- DOB: 1 May 1994 (21)
- 6' 2" / 185 lbs
- UC Santa Barbara
Profile: Tate started his career as a reliever, moving into the starting rotation his junior season. He features a mind-90s fastball with arm-side run that he can sustain at 96. His secondary pitch is an 83-84 mph slider which he can throw for consistent strikes and also effectively away from right-handers as a chase pitch. His third pitch is an average curveball which shows the makings of a major league pitch. He also features a change-up that has both decent sink and fade which could become a fourth quality offering with some more refinement. His bread and butter though is his fastball/slider combination that he can mix and match with devastating effect.
Pros: When Dillon Tate is on top of his game, he has TOR stuff and is arguably the best healthy starting pitcher in this year's draft. Since moving into the rotation, Tate has been nothing short of dominant putting together a 77/20 K/BB ratio and a 1.57 ERA across 742/3 Innings.
Cons: Until about two weeks ago, the biggest con simply had to do with the size of Tate's likely signing bonus. However, over the last two weeks, Tate has thrown his fastball much less and become reliant on his slider, showing pointed signs of fatigue here late in the season. This shouldn't be terribly surprising as it is his first season as a starter, but it does raise some concerns as to how much work might be needed to condition his arm for starting duties. Given his circumstances, the one thing that usually goes in favor of college pitchers, their ability to get to the majors quicker, likely does not apply to Tate.
If fatigue is indeed becoming a factor, it is very probable he would be shut down until next year rather than sent out to get late work in for one of the short season teams. In that case, a probable arrival date for Tate would be somewhere around 2019, assuming he is able to stick as a starter. There is always the concern that to condition his arm to start, he will lose the electricity of his mid-90s fastball, meaning that Tate could still wind up a dominant high-leverage reliever instead of a starter.
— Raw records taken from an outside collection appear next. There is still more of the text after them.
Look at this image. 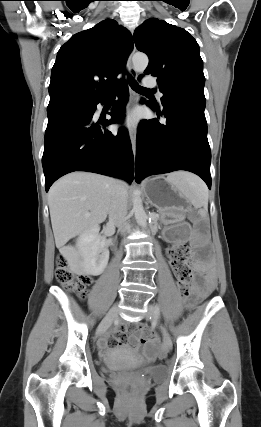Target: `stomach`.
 Returning a JSON list of instances; mask_svg holds the SVG:
<instances>
[{
	"mask_svg": "<svg viewBox=\"0 0 261 427\" xmlns=\"http://www.w3.org/2000/svg\"><path fill=\"white\" fill-rule=\"evenodd\" d=\"M149 202L166 220L181 221L189 211L190 202L177 184L167 178L154 177L143 184Z\"/></svg>",
	"mask_w": 261,
	"mask_h": 427,
	"instance_id": "obj_1",
	"label": "stomach"
}]
</instances>
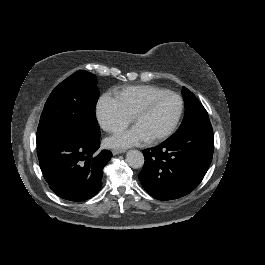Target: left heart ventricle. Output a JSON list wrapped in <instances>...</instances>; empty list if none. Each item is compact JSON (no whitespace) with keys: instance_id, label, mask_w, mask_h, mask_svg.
Listing matches in <instances>:
<instances>
[{"instance_id":"b2bd125f","label":"left heart ventricle","mask_w":265,"mask_h":265,"mask_svg":"<svg viewBox=\"0 0 265 265\" xmlns=\"http://www.w3.org/2000/svg\"><path fill=\"white\" fill-rule=\"evenodd\" d=\"M178 109L179 101L176 97L159 95L143 113L134 118V122L151 138L175 119Z\"/></svg>"}]
</instances>
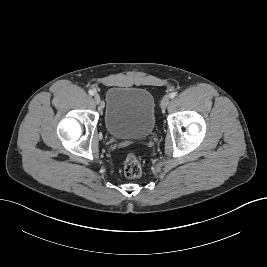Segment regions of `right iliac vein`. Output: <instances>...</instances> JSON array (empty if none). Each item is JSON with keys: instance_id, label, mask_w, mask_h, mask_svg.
<instances>
[{"instance_id": "obj_1", "label": "right iliac vein", "mask_w": 267, "mask_h": 267, "mask_svg": "<svg viewBox=\"0 0 267 267\" xmlns=\"http://www.w3.org/2000/svg\"><path fill=\"white\" fill-rule=\"evenodd\" d=\"M94 101H95L96 104L100 103V96L98 94L94 95Z\"/></svg>"}]
</instances>
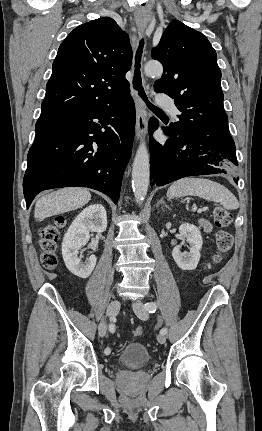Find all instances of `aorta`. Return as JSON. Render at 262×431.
I'll use <instances>...</instances> for the list:
<instances>
[{
	"label": "aorta",
	"instance_id": "aorta-1",
	"mask_svg": "<svg viewBox=\"0 0 262 431\" xmlns=\"http://www.w3.org/2000/svg\"><path fill=\"white\" fill-rule=\"evenodd\" d=\"M146 75L159 77L163 73V67L159 62H149L145 65ZM150 175L149 153L146 144L142 142L136 152L132 165V188L136 202L141 204L148 191Z\"/></svg>",
	"mask_w": 262,
	"mask_h": 431
}]
</instances>
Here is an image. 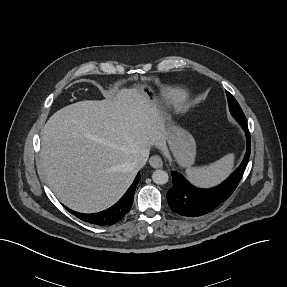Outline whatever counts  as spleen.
Returning a JSON list of instances; mask_svg holds the SVG:
<instances>
[{
    "mask_svg": "<svg viewBox=\"0 0 287 287\" xmlns=\"http://www.w3.org/2000/svg\"><path fill=\"white\" fill-rule=\"evenodd\" d=\"M234 154H228L207 166L186 170L188 180L199 187H211L224 181L232 172Z\"/></svg>",
    "mask_w": 287,
    "mask_h": 287,
    "instance_id": "obj_1",
    "label": "spleen"
}]
</instances>
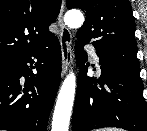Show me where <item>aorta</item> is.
I'll list each match as a JSON object with an SVG mask.
<instances>
[{
  "mask_svg": "<svg viewBox=\"0 0 147 131\" xmlns=\"http://www.w3.org/2000/svg\"><path fill=\"white\" fill-rule=\"evenodd\" d=\"M66 25L70 28H80L84 16L78 10H70L64 16ZM76 90V77L71 72L64 80L58 94L52 121V131H68Z\"/></svg>",
  "mask_w": 147,
  "mask_h": 131,
  "instance_id": "1",
  "label": "aorta"
}]
</instances>
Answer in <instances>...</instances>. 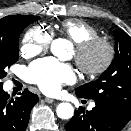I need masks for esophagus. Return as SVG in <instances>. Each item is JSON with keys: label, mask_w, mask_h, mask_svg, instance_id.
Masks as SVG:
<instances>
[{"label": "esophagus", "mask_w": 131, "mask_h": 131, "mask_svg": "<svg viewBox=\"0 0 131 131\" xmlns=\"http://www.w3.org/2000/svg\"><path fill=\"white\" fill-rule=\"evenodd\" d=\"M44 100H45V102H47V103H49V104L55 102L54 99L48 98V97H46Z\"/></svg>", "instance_id": "esophagus-1"}]
</instances>
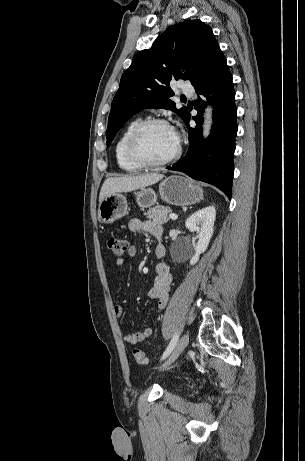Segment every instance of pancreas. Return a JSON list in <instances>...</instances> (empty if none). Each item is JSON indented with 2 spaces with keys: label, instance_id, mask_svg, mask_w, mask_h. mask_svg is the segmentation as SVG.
<instances>
[{
  "label": "pancreas",
  "instance_id": "cf45deb5",
  "mask_svg": "<svg viewBox=\"0 0 305 461\" xmlns=\"http://www.w3.org/2000/svg\"><path fill=\"white\" fill-rule=\"evenodd\" d=\"M171 213L172 211L169 208L158 205L144 212V215L157 224H166L169 221L168 215Z\"/></svg>",
  "mask_w": 305,
  "mask_h": 461
}]
</instances>
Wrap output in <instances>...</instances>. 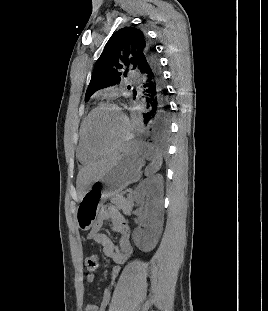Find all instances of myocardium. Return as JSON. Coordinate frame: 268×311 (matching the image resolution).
Here are the masks:
<instances>
[{
  "instance_id": "myocardium-1",
  "label": "myocardium",
  "mask_w": 268,
  "mask_h": 311,
  "mask_svg": "<svg viewBox=\"0 0 268 311\" xmlns=\"http://www.w3.org/2000/svg\"><path fill=\"white\" fill-rule=\"evenodd\" d=\"M104 108H113L115 110H117L121 115L122 118L124 120V132L122 134V136L119 138V140L110 148L103 150V151H99L96 150L90 143L89 141V135H88V131H89V125H90V121L92 119V117L101 109ZM130 135V122H129V118L128 116L123 112V110L118 107L116 104L111 103V102H104L99 104L98 106H96L86 117V119L84 120V124H83V140H84V144L86 149L93 155L95 156H103L106 155L108 153H111L113 151H115L116 149H118L128 138Z\"/></svg>"
}]
</instances>
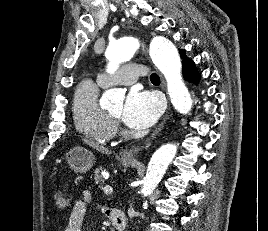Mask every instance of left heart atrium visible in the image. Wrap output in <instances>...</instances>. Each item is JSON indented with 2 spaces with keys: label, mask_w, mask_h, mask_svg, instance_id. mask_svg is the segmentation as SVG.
<instances>
[{
  "label": "left heart atrium",
  "mask_w": 268,
  "mask_h": 231,
  "mask_svg": "<svg viewBox=\"0 0 268 231\" xmlns=\"http://www.w3.org/2000/svg\"><path fill=\"white\" fill-rule=\"evenodd\" d=\"M162 113V104L152 92L132 89L125 100L122 118L131 128L144 129L153 125Z\"/></svg>",
  "instance_id": "39dd6f15"
}]
</instances>
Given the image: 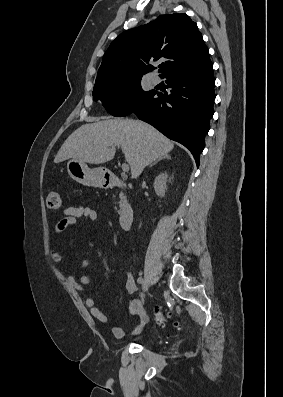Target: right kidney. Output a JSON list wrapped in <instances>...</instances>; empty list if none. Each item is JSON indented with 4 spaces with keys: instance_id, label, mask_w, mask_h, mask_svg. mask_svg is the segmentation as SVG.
Here are the masks:
<instances>
[{
    "instance_id": "right-kidney-1",
    "label": "right kidney",
    "mask_w": 283,
    "mask_h": 397,
    "mask_svg": "<svg viewBox=\"0 0 283 397\" xmlns=\"http://www.w3.org/2000/svg\"><path fill=\"white\" fill-rule=\"evenodd\" d=\"M167 173L159 174L154 181V190L159 197H164L165 190L167 189Z\"/></svg>"
}]
</instances>
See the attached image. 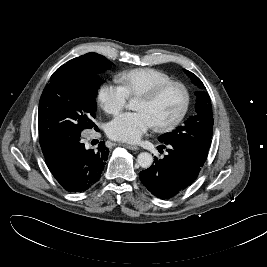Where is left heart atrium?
Masks as SVG:
<instances>
[{
  "instance_id": "1",
  "label": "left heart atrium",
  "mask_w": 267,
  "mask_h": 267,
  "mask_svg": "<svg viewBox=\"0 0 267 267\" xmlns=\"http://www.w3.org/2000/svg\"><path fill=\"white\" fill-rule=\"evenodd\" d=\"M153 127L142 112H126L118 115L107 125L110 138L127 143H136Z\"/></svg>"
}]
</instances>
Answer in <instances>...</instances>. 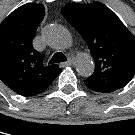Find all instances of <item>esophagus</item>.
Here are the masks:
<instances>
[{
  "instance_id": "1",
  "label": "esophagus",
  "mask_w": 135,
  "mask_h": 135,
  "mask_svg": "<svg viewBox=\"0 0 135 135\" xmlns=\"http://www.w3.org/2000/svg\"><path fill=\"white\" fill-rule=\"evenodd\" d=\"M64 65H73L74 64V58L70 57L67 62L63 63Z\"/></svg>"
}]
</instances>
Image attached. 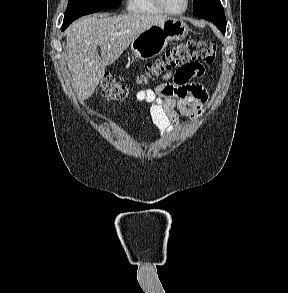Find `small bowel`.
<instances>
[{"label": "small bowel", "instance_id": "c3829d8e", "mask_svg": "<svg viewBox=\"0 0 288 293\" xmlns=\"http://www.w3.org/2000/svg\"><path fill=\"white\" fill-rule=\"evenodd\" d=\"M204 72V66L196 62L164 75L155 88L137 92L138 101L151 105L150 115L161 136H167L179 127L178 113L192 119L201 115L208 95L200 84L190 80L202 77Z\"/></svg>", "mask_w": 288, "mask_h": 293}]
</instances>
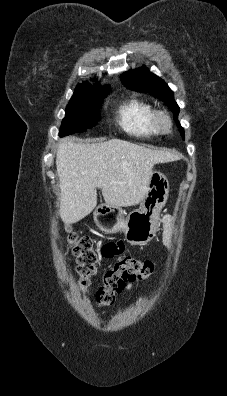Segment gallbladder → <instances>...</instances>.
<instances>
[{
	"instance_id": "1",
	"label": "gallbladder",
	"mask_w": 227,
	"mask_h": 396,
	"mask_svg": "<svg viewBox=\"0 0 227 396\" xmlns=\"http://www.w3.org/2000/svg\"><path fill=\"white\" fill-rule=\"evenodd\" d=\"M65 230H66L67 232H69V231L72 230V228H71L70 225L66 224V225H65Z\"/></svg>"
}]
</instances>
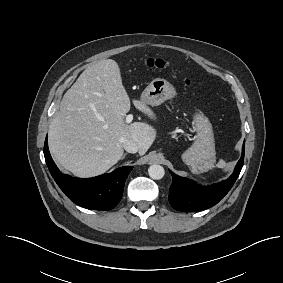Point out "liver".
<instances>
[{
    "mask_svg": "<svg viewBox=\"0 0 283 283\" xmlns=\"http://www.w3.org/2000/svg\"><path fill=\"white\" fill-rule=\"evenodd\" d=\"M133 105L150 119L156 114L141 100ZM130 98L122 83L118 63L99 61L87 68L64 94L49 133V149L59 166L77 177L104 173L123 157V140L132 139L144 155L156 130L147 123L127 125Z\"/></svg>",
    "mask_w": 283,
    "mask_h": 283,
    "instance_id": "obj_1",
    "label": "liver"
}]
</instances>
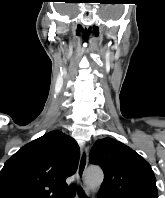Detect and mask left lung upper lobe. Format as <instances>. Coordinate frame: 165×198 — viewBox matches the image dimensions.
<instances>
[{
	"label": "left lung upper lobe",
	"instance_id": "obj_1",
	"mask_svg": "<svg viewBox=\"0 0 165 198\" xmlns=\"http://www.w3.org/2000/svg\"><path fill=\"white\" fill-rule=\"evenodd\" d=\"M96 144L90 162L101 166L105 174L99 191L113 198H158L151 166L138 153L112 138Z\"/></svg>",
	"mask_w": 165,
	"mask_h": 198
}]
</instances>
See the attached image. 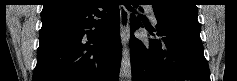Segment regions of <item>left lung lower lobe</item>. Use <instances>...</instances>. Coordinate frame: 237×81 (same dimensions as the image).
<instances>
[{
    "instance_id": "obj_1",
    "label": "left lung lower lobe",
    "mask_w": 237,
    "mask_h": 81,
    "mask_svg": "<svg viewBox=\"0 0 237 81\" xmlns=\"http://www.w3.org/2000/svg\"><path fill=\"white\" fill-rule=\"evenodd\" d=\"M155 16L159 39L143 43L131 35L132 81H210L198 20L182 16ZM144 25L155 37L154 29ZM140 26H143L141 21L131 15L132 31Z\"/></svg>"
}]
</instances>
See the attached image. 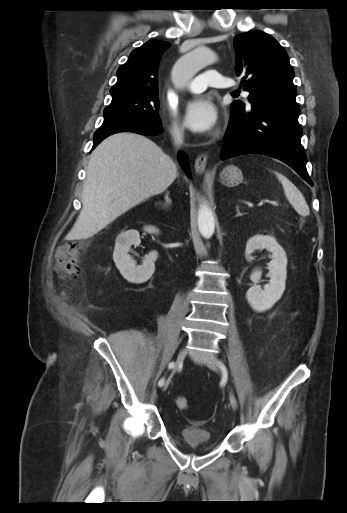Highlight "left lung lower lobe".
<instances>
[{"label": "left lung lower lobe", "mask_w": 347, "mask_h": 513, "mask_svg": "<svg viewBox=\"0 0 347 513\" xmlns=\"http://www.w3.org/2000/svg\"><path fill=\"white\" fill-rule=\"evenodd\" d=\"M299 106L294 100L264 99L251 102V111L231 107L229 125L222 145V160L241 154H262L293 168L313 185L306 169L301 145Z\"/></svg>", "instance_id": "left-lung-lower-lobe-1"}]
</instances>
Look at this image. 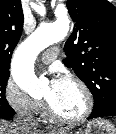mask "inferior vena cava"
<instances>
[{
    "label": "inferior vena cava",
    "instance_id": "obj_1",
    "mask_svg": "<svg viewBox=\"0 0 116 134\" xmlns=\"http://www.w3.org/2000/svg\"><path fill=\"white\" fill-rule=\"evenodd\" d=\"M16 123V127L20 134H29L36 126V121L34 120L32 114L27 112H20L18 114Z\"/></svg>",
    "mask_w": 116,
    "mask_h": 134
}]
</instances>
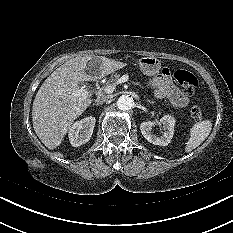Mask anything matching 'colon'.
<instances>
[{
	"instance_id": "1",
	"label": "colon",
	"mask_w": 233,
	"mask_h": 233,
	"mask_svg": "<svg viewBox=\"0 0 233 233\" xmlns=\"http://www.w3.org/2000/svg\"><path fill=\"white\" fill-rule=\"evenodd\" d=\"M174 79L188 95H193L198 81L196 76L190 71L179 69L174 72ZM191 117L195 121L202 119V110L199 106L194 105L190 110Z\"/></svg>"
}]
</instances>
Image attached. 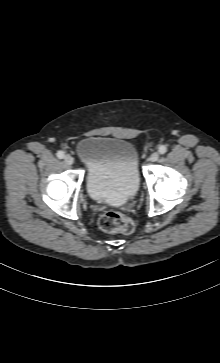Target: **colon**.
I'll return each instance as SVG.
<instances>
[{"instance_id":"5ec220e1","label":"colon","mask_w":220,"mask_h":363,"mask_svg":"<svg viewBox=\"0 0 220 363\" xmlns=\"http://www.w3.org/2000/svg\"><path fill=\"white\" fill-rule=\"evenodd\" d=\"M98 224L105 232L123 235L131 234L135 228L134 222L130 217L114 210L104 212L100 216Z\"/></svg>"}]
</instances>
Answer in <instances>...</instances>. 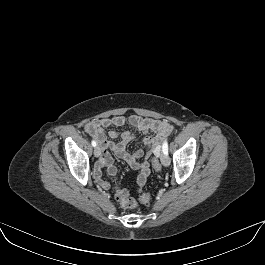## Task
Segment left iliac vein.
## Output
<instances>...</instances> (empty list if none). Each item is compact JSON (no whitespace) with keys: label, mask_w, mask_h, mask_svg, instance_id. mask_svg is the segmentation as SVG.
Returning <instances> with one entry per match:
<instances>
[{"label":"left iliac vein","mask_w":265,"mask_h":265,"mask_svg":"<svg viewBox=\"0 0 265 265\" xmlns=\"http://www.w3.org/2000/svg\"><path fill=\"white\" fill-rule=\"evenodd\" d=\"M160 160H161V163L164 165V166H169V164H170V159H169V157H168V155L167 154H162L161 156H160Z\"/></svg>","instance_id":"left-iliac-vein-1"}]
</instances>
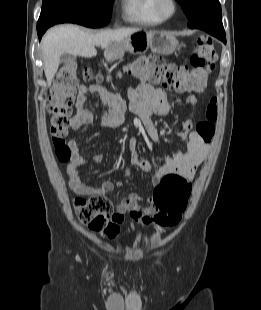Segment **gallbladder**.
<instances>
[{
    "instance_id": "1",
    "label": "gallbladder",
    "mask_w": 261,
    "mask_h": 310,
    "mask_svg": "<svg viewBox=\"0 0 261 310\" xmlns=\"http://www.w3.org/2000/svg\"><path fill=\"white\" fill-rule=\"evenodd\" d=\"M75 60L76 57L71 54H63L61 57V62L64 64H72L73 62H75Z\"/></svg>"
}]
</instances>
The Take: Two weeks ago, Tate was my personal choice for 1-1. Even though there is no reason for Tate to sign for a discount, the Diamondbacks have over $8 million allotted for the first pick. Tate is not the sort of talent to command anywhere close to that, likely being a $5-6 million guy, leaving the Diamondbacks with more than plenty of cash to spread around the lower picks. The signs of fatigue worry me a bit though. I wouldn't be sorry to see Tate at 1-1, but I feel there might be better options under the circumstances.